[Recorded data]
=======
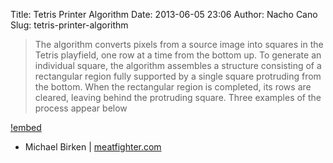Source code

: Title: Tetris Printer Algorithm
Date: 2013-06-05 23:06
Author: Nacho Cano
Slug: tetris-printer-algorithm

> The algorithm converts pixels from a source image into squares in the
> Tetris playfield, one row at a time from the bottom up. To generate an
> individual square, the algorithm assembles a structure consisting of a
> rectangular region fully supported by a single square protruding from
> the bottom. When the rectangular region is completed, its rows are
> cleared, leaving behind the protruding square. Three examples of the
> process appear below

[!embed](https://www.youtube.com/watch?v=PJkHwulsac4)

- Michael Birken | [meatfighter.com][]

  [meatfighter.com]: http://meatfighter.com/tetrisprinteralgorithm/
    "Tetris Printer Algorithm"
=======
> **TASK TO COMPLETE**
All of the data must be given again exactly, without the pictures.

> **EXERCISE RESULT**
Source code

: Title: Tetris Printer Algorithm
Date: 2013-06-05 23:06
Author: Nacho Cano
Slug: tetris-printer-algorithm

> The algorithm converts pixels from a source image into squares in the
> Tetris playfield, one row at a time from the bottom up. To generate an
> individual square, the algorithm assembles a structure consisting of a
> rectangular region fully supported by a single square protruding from
> the bottom. When the rectangular region is completed, its rows are
> cleared, leaving behind the protruding square. Three examples of the
> process appear below

[!embed](https://www.youtube.com/watch?v=PJkHwulsac4)

- Michael Birken | [meatfighter.com][]

  [meatfighter.com]: http://meatfighter.com/tetrisprinteralgorithm/
    "Tetris Printer Algorithm"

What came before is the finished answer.